Author: Nitin Sanadhya

Category: Healthcare

Abstract:Aim: was to study the short term follow up and functional outcome of treatment of fracture tibial condyles by conservative and operative methods. And Comparison of result of conservative and operative treatment of the above.And to study the complications of conservative and operative methods. Methodology: The present study had been conducted in Department of Orthopedics Dhanwantri Hospital and research center, Jaipur during the period March 2009 to March 2011. This was a prospective study consist of 50 randomized selected cases of fracture of tibial condyles, treated by conservative and by operative method. Patients older than 15 years were included in this study. Results: In the present study 50 cases of fracture tibia condyle were included patient were divided in 2 groups on random basis managed conservatively and operatively. Majority of cases fall between age group 31-40 and 41-50 age group with average age of 43.86 years and 88% of affected persons were male and commonest mode of injury was RTA accounting for 48% of cases.
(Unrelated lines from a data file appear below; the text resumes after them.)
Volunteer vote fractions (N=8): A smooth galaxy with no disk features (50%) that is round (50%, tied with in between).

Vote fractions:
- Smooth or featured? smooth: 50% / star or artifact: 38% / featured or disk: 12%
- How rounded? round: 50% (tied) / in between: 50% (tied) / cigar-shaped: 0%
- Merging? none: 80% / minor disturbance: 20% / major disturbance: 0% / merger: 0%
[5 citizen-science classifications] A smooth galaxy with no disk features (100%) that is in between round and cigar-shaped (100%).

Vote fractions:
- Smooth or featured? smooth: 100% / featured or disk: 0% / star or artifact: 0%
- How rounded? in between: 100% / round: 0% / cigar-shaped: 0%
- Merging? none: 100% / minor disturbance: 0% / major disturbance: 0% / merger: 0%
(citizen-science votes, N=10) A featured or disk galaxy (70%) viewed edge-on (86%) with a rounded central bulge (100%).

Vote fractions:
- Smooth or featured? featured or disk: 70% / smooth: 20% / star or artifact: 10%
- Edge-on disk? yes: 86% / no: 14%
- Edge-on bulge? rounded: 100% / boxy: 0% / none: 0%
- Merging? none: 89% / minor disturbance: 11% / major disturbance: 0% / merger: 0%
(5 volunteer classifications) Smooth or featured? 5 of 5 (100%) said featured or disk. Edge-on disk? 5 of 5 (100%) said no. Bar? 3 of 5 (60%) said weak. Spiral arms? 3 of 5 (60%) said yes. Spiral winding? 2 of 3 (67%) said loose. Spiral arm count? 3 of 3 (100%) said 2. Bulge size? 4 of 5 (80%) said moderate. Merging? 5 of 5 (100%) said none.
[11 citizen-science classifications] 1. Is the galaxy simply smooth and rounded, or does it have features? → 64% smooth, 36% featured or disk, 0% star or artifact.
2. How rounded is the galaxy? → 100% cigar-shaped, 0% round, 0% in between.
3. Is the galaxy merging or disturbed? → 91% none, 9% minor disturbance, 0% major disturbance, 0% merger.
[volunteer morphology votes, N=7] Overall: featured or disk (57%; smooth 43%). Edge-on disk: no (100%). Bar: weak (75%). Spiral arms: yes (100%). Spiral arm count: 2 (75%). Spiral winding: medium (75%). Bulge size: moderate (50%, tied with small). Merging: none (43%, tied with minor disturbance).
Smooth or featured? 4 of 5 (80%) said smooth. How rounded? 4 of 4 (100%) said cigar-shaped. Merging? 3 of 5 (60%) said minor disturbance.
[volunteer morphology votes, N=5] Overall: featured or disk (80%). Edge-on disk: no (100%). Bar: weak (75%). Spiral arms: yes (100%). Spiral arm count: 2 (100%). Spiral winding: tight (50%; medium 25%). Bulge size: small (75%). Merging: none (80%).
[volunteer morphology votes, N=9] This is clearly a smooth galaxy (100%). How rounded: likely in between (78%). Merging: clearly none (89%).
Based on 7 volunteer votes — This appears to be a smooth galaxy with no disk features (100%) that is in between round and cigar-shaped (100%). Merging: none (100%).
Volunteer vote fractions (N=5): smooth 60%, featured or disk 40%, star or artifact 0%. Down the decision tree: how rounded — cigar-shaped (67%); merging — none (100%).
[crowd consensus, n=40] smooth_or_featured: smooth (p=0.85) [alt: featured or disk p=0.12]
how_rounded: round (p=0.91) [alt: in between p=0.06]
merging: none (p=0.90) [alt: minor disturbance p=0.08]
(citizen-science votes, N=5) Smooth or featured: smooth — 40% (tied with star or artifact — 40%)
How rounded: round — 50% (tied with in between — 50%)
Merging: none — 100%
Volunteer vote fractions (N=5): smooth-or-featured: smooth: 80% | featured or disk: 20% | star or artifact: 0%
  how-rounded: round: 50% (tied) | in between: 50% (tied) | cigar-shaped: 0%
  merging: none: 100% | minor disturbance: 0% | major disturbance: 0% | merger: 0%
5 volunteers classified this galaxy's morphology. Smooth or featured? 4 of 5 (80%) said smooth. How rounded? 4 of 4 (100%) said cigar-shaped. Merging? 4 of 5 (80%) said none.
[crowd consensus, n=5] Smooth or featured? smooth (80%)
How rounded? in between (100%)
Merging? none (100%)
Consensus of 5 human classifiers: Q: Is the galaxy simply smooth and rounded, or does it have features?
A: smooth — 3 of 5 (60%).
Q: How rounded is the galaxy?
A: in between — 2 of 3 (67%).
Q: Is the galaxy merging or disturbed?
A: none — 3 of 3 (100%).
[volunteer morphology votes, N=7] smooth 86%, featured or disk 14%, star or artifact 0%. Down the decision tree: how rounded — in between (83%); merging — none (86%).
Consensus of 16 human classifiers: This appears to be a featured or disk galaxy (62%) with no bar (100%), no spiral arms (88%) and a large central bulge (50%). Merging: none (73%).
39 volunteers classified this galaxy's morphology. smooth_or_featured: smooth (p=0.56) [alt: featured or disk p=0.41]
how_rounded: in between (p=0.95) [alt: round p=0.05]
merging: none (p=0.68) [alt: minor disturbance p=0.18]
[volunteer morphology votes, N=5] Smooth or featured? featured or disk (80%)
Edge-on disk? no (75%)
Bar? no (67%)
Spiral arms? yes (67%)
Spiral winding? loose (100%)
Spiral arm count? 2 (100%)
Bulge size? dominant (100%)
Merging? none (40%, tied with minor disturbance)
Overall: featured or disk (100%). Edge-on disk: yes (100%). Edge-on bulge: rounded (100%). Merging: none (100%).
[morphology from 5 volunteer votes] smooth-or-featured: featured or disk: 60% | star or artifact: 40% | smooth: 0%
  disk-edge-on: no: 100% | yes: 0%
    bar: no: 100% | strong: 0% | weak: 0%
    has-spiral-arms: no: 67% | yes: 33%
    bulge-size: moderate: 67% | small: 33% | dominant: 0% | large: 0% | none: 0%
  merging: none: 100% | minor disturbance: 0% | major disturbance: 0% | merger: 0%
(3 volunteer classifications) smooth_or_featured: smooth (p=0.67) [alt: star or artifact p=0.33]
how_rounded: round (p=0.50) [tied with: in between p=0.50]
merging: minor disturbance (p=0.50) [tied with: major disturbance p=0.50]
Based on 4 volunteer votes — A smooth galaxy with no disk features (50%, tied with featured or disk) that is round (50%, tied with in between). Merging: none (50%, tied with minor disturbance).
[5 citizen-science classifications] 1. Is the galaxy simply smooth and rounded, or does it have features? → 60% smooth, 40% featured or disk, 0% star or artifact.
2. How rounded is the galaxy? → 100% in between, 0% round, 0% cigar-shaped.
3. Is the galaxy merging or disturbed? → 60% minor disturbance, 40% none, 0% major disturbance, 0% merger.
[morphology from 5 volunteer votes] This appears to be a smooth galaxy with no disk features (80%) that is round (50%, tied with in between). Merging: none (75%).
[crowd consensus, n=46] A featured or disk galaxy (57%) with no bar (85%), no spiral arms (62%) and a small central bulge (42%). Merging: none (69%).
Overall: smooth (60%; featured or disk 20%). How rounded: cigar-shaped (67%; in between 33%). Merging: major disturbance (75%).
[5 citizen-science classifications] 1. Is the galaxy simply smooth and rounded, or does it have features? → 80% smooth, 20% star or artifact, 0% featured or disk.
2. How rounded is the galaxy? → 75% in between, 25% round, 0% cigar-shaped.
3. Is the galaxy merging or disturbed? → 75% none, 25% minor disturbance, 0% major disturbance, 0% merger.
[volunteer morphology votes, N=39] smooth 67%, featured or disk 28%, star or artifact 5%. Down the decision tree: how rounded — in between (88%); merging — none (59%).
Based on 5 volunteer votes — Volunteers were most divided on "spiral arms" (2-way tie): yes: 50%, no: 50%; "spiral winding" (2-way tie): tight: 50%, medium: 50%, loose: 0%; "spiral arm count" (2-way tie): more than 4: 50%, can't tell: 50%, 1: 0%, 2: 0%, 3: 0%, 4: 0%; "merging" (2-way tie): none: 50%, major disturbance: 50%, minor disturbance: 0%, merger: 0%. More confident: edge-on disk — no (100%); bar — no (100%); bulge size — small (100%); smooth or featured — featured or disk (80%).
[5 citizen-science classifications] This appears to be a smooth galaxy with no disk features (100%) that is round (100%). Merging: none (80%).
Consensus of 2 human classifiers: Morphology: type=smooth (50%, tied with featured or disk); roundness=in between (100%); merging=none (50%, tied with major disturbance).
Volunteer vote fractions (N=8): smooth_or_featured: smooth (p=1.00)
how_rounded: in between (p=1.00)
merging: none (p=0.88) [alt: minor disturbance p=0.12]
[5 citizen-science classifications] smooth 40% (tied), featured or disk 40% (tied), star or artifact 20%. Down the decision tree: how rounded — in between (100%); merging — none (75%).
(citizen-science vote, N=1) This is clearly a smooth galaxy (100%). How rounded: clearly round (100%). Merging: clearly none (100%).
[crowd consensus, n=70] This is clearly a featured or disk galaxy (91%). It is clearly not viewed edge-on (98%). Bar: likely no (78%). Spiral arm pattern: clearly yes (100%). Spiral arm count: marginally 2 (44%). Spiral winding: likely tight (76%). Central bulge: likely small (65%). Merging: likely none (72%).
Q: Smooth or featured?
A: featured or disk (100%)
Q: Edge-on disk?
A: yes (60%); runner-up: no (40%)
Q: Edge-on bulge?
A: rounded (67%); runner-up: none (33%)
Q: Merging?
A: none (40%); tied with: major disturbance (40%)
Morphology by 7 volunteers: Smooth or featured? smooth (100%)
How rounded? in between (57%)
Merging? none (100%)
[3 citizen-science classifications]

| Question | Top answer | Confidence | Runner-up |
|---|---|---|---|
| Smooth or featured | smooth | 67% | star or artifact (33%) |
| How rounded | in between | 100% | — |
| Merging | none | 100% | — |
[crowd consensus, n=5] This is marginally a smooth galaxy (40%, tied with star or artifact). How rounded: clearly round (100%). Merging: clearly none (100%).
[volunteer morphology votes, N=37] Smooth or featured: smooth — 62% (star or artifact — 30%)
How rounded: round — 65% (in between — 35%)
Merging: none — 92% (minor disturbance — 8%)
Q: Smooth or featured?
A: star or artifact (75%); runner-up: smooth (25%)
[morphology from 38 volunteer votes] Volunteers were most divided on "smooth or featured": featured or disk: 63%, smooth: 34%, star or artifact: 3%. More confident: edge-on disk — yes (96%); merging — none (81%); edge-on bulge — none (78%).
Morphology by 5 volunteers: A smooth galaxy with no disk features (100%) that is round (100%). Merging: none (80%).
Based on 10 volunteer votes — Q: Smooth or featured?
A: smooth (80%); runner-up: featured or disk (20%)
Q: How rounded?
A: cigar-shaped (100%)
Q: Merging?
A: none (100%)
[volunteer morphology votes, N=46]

Most common type of fractures in type C accounting for 40% of cases. Knee instability was found in 32% cases and can be managed conservatively. In the cases with high functional demands type A fracture and type B fractures operative method should be used and in bicondylar comminuted fractures of tibial condyles C3 both the modalities had poor results. Patient treated with operative methods had over all acceptable results in 91.6% as compare to conservative group having 61.5% acceptable results. Conclusion: from this study of 50 cases of tibial condyle fracture we can conclude that the tibial condyle fracture was most commonly caused by RTA and , due to high energy trauma bicondylar fracture were most common type. Type A has excellent results with both the modalities of treatment and type B, C1 and C2 fractures have good results with operative methods; while type C3 had poor results with either of modality.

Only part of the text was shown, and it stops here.